Suppose $f:[a,b]\to \mathbb{R}$ is integrable. Show that the Rieman integral of $f$ is the unique real number $r$ satisfying the following condition:
For every $\epsilon >0$,$\enspace \exists \enspace P_{\epsilon},$ scuch that: $r-\epsilon < L(P_{\epsilon},f) \leq r \leq U(P_{\epsilon},f)<r+\epsilon$.
In class I was taught a theorem which matches with the above question to some extent.
Theorem: Let $f:[a,b]\to \mathbb{R}$ be a bounded function. Then f id integrable on $[a,b]$ iff ( if and only if) for each $\epsilon >0$ there is a partition P such that:$$U(P,f)-L(P,f) <\epsilon$$
I can some how tell that the prove of the question will be similar to the above theorem. But I am unable to think where to start and how to proceed.
(I am new to Real analysis and have hard time digesting rigorous proofs).

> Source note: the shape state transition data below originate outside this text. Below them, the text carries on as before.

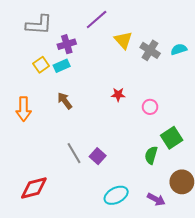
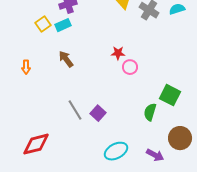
pink circle: (150, 107) -> (130, 67), moved
orange arrow: (24, 109) -> (26, 67), size x0.6
green square: (172, 138) -> (170, 95), turned -30

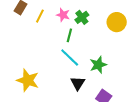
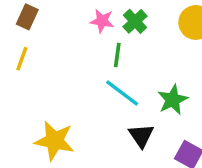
yellow line: (40, 16) -> (22, 59), moved

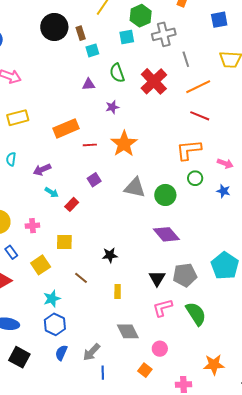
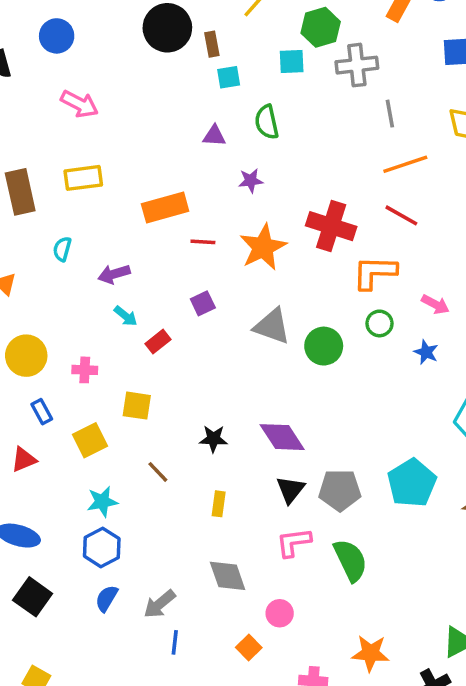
red cross: (154, 81) -> (331, 226), moved, turned -36
purple diamond: (166, 234) -> (282, 437), moved

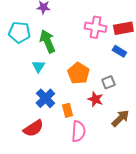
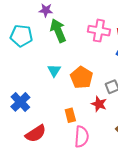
green arrow: (47, 41) -> (58, 31), moved
cyan triangle: (38, 66) -> (54, 70), moved
blue cross: (45, 98) -> (20, 102), moved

Any help will be appreciated.
Take $\varepsilon>0$ and let $r=\int_a^bf(x)\,\mathrm dx$. There is some partition $P_\varepsilon$ of $[a,b]$ such that $U(P_\varepsilon,f)-L(P_\varepsilon,f)<\varepsilon$. Since $r\in\bigl[L(P_\varepsilon,f),U(P_\varepsilon,f)\bigr]$, $U(P_\varepsilon,f)<r+\varepsilon$ and $L(P_\varepsilon,f)>r-\varepsilon$. So, if $r=\int_a^bf(x)\,\mathrm dx$, then the property from the statement holds.
Now, take $r\ne\int_a^bf(x)\,\mathrm dx$. Suppose, for instance, that $r<\int_a^bf(x)\,\mathrm dx$. Take $\varepsilon=\int_a^bf(x)\,\mathrm dx-r$. If there was some partition $P_\varepsilon$ of $[a,b]$ with $r-\varepsilon<L(P_\varepsilon,f)\leqslant r\leqslant U(P_\varepsilon,f)<r+\varepsilon$, then $\int_a^bf(x)\,\mathrm dx$ would also belong to the interval $\bigl[L(P_\varepsilon,f),U(P_\varepsilon,f)\bigr]$; in particular, $\int_a^bf(x)\,\mathrm dx<r+\varepsilon$. But that is not true, since $\int_a^bf(x)\,\mathrm dx=r+\varepsilon$. The case in which $r>\int_a^bf(x)\,\mathrm dx$ is similar.